I get how this works, but I have NO clue how to save the resulting image back to a file. In general, I have very little clue how Image, BitmapImage and other classes work, as I am only familiar with the System.Drawing image and bitmap classes.

For anyone looking at the code who needs additional explaining, it is taking a .fx file with your pixel shader code and using fxc.exe to compile it into .ps shader file.

Thanks for any help in advance.

----------


## TheGreatCthulhu

Check out the BmpBitmapEncoder class. If you scroll all the way down, you'll find an example.

The XyzBitmapEncoder classes apparently provide a lot of flexibility, compared to what you had before with Bitmap.Save(...) methods at least.

You can also try and pull some bitmap data (bitmap bits) based stunt to get an System.Drawing.Bitmap object.

----------


## Chris_F

> Check out the BmpBitmapEncoder class. If you scroll all the way down, you'll find an example.
> 
> The XyzBitmapEncoder classes apparently provide a lot of flexibility, compared to what you had before with Bitmap.Save(...) methods at least.
> 
> You can also try and pull some bitmap data (bitmap bits) based stunt to get an System.Drawing.Bitmap object.

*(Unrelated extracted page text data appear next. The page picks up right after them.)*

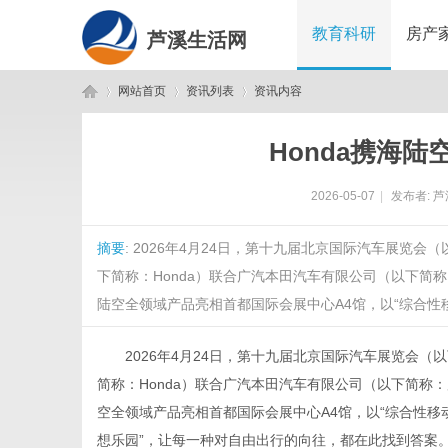
教育科研
房产
芦溪生活网
网站首页
资讯列表
资讯内容
Honda携海
芦
›
›
›
2026-05-07
|
发布者:
芦
摘要
: 2026年4月24日，第十九届北京国际汽车展
下简称：Honda）联合广汽本田汽车有限公司（以下简称
陆空全领域产品亮相首都国际会展中心A4馆，以“综合性移动
2026年4月24日，第十九届北京国际汽车展览会
溪
简称：Honda）联合广汽本田汽车有限公司（以下简称：
空全领域产品亮相首都国际会展中心A4馆，以“综合性移动
想乐园”，让每一种对自由出行的向往，都在此找到答案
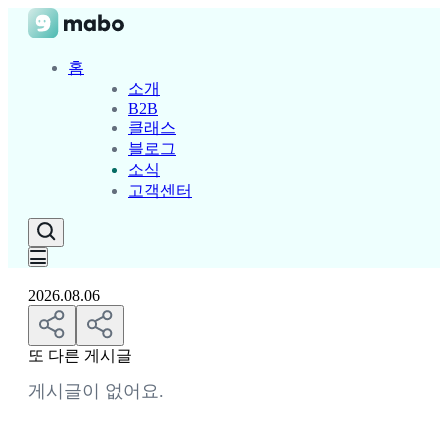
홈
소개
B2B
클래스
블로그
소식
고객센터
2026.08.06
또 다른 게시글
게시글이 없어요.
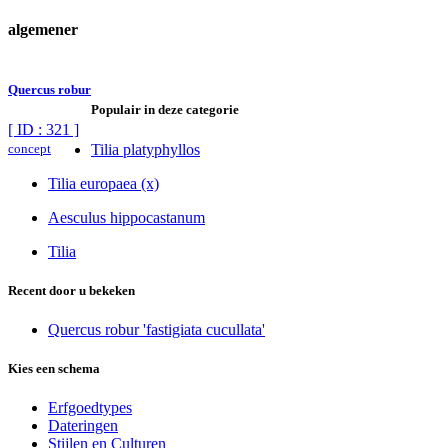
algemener
Quercus robur
Populair in deze categorie
[ ID : 321 ]
concept
Tilia platyphyllos
Tilia europaea (x)
Aesculus hippocastanum
Tilia
Recent door u bekeken
Quercus robur 'fastigiata cucullata'
Kies een schema
Erfgoedtypes
Dateringen
Stijlen en Culturen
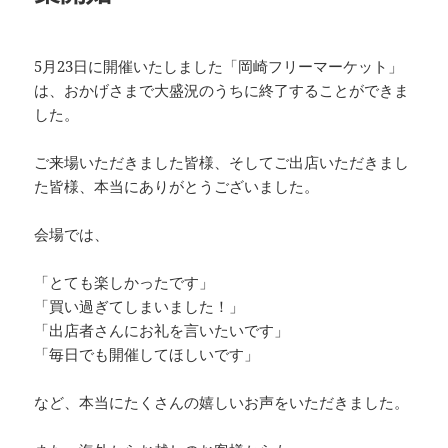
5月23日に開催いたしました「岡崎フリーマーケット」
は、おかげさまで大盛況のうちに終了することができま
した。
ご来場いただきました皆様、そしてご出店いただきまし
た皆様、本当にありがとうございました。
会場では、
「とても楽しかったです」
「買い過ぎてしまいました！」
「出店者さんにお礼を言いたいです」
「毎日でも開催してほしいです」
など、本当にたくさんの嬉しいお声をいただきました。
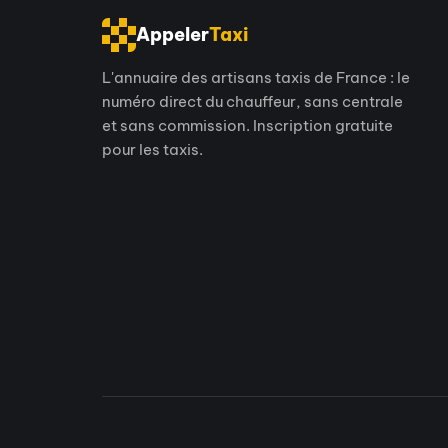
Appeler
Taxi
L'annuaire des artisans taxis de France : le
numéro direct du chauffeur, sans centrale
et sans commission. Inscription gratuite
pour les taxis.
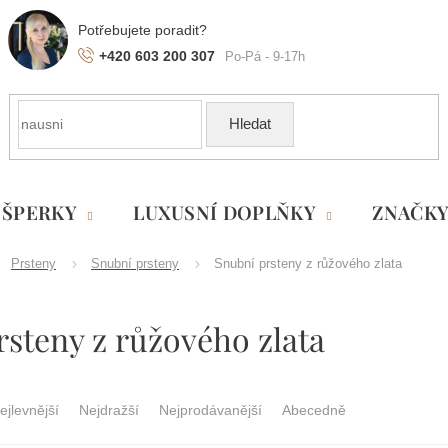
+420 603 200 307
Hledat
ŠPERKY
LUXUSNÍ DOPLŇKY
ZNAČK
Prsteny
Snubní prsteny
Snubní prsteny z růžového zlata
steny z růžového zlata
ejlevnější
Nejdražší
Nejprodávanější
Abecedně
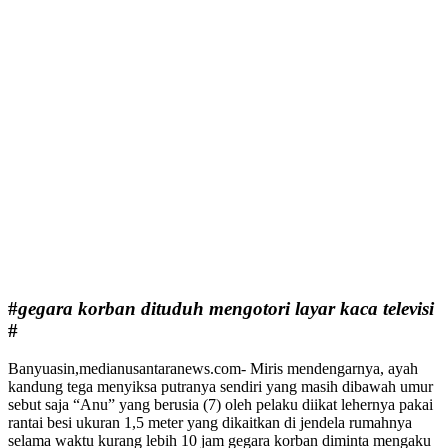
#
gegara korban dituduh mengotori layar kaca televisi
#
Banyuasin,medianusantaranews.com- Miris mendengarnya, ayah
kandung tega menyiksa putranya sendiri yang masih dibawah umur
sebut saja “Anu” yang berusia (7) oleh pelaku diikat lehernya pakai
rantai besi ukuran 1,5 meter yang dikaitkan di jendela rumahnya
selama waktu kurang lebih 10 jam gegara korban diminta mengaku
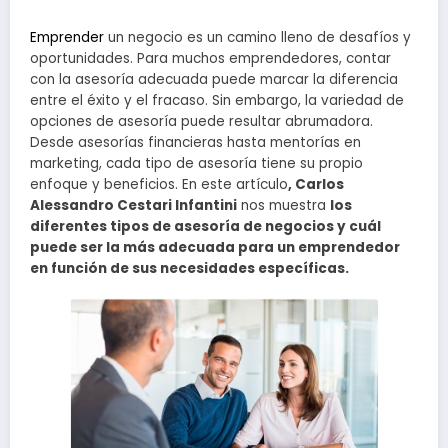
Emprender
un negocio es un camino lleno de desafíos y
oportunidades. Para muchos emprendedores, contar
con la asesoría adecuada puede marcar la diferencia
entre el éxito y el fracaso. Sin embargo, la variedad de
opciones de asesoría puede resultar abrumadora.
Desde asesorías financieras hasta mentorías en
marketing, cada tipo de asesoría tiene su propio
enfoque y beneficios. En este artículo
, Carlos
Alessandro Cestari Infantini
nos muestra
los
diferentes tipos de asesoría de negocios y cuál
puede ser la más adecuada para un emprendedor
en función de sus necesidades específicas.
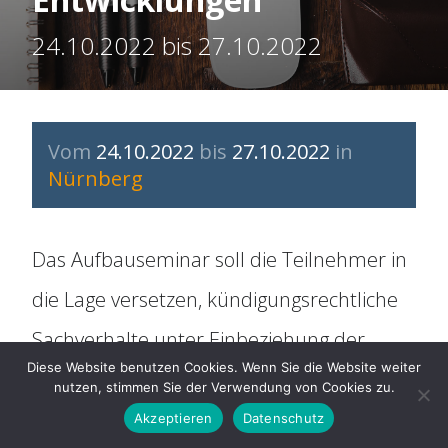
Organisation
24.10.2022 bis 27.10.2022
Historie
Mitbestimmung
Vom
24.10.2022
bis
27.10.2022
in
Nürnberg
Social Media
Das Aufbauseminar soll die Teilnehmer in
Für Arbeitnehmer
die Lage versetzen, kündigungsrechtliche
ARAG Rechtsschutz
Sachverhalte unter Einbeziehung der
Diese Website benutzen Cookies. Wenn Sie die Website weiter
neuesten Rechtsprechung zu bewerten
nutzen, stimmen Sie der Verwendung von Cookies zu.
Rechtsberatung
und ihr Beteiligungsrecht bei der
Akzeptieren
Datenschutz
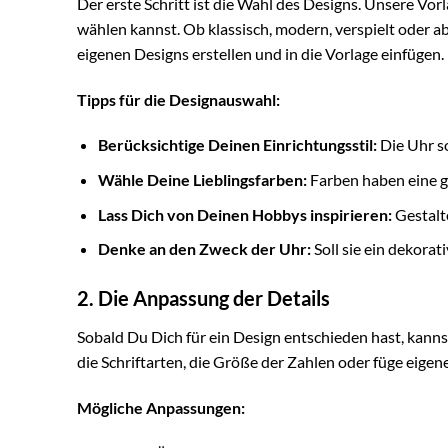
Der erste Schritt ist die Wahl des Designs. Unsere Vor
wählen kannst. Ob klassisch, modern, verspielt oder a
eigenen Designs erstellen und in die Vorlage einfügen.
Tipps für die Designauswahl:
Berücksichtige Deinen Einrichtungsstil:
Die Uhr s
Wähle Deine Lieblingsfarben:
Farben haben eine 
Lass Dich von Deinen Hobbys inspirieren:
Gestalte
Denke an den Zweck der Uhr:
Soll sie ein dekorat
2. Die Anpassung der Details
Sobald Du Dich für ein Design entschieden hast, kanns
die Schriftarten, die Größe der Zahlen oder füge eigen
Mögliche Anpassungen:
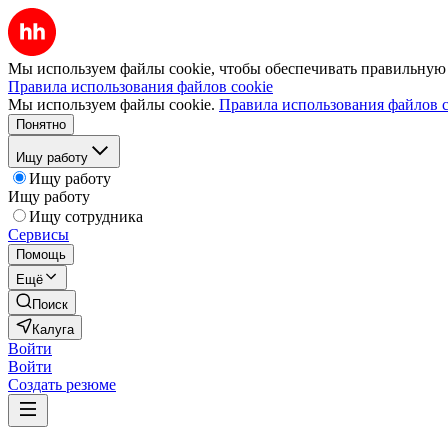
Мы используем файлы cookie, чтобы обеспечивать правильную р
Правила использования файлов cookie
Мы используем файлы cookie.
Правила использования файлов c
Понятно
Ищу работу
Ищу работу
Ищу работу
Ищу сотрудника
Сервисы
Помощь
Ещё
Поиск
Калуга
Войти
Войти
Создать резюме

Hmm, well I know how to load an image, and display it with a shader effect, and I also know how to load an image and then save it, but I don't know how to load an image, apply an effect and then save it.

----------


## Dani123

> Hmm, well I know how to load an image, and display it with a shader effect, and I also know how to load an image and then save it, but I don't know how to load an image, apply an effect and then save it.


I have exactly the same problem. I can load a photo to an Image-control, manipulate it with some fancy pixel shaders, but i've failed to save the manipulated photo in original size. I managed to save a jpeg with 800xSomething, but I need it in full size.

Uncle Google hasn't provided any useful code snippets about the saving thing, so i'm happy about every reply.

Greetings from Switzerland
Dani123

----------


## Chris_F

I guess it can be done using either RenderTargetBitmap or WritableBitmap, but the problem is that if you do this, the pixel shading gets done in software, there is no way to get hardware acceleration. You also can't use multiple shaders or use a multi-pass shader (major disappointment, these seem like huge flaws)  so WPF is useless for what I wanted.

----------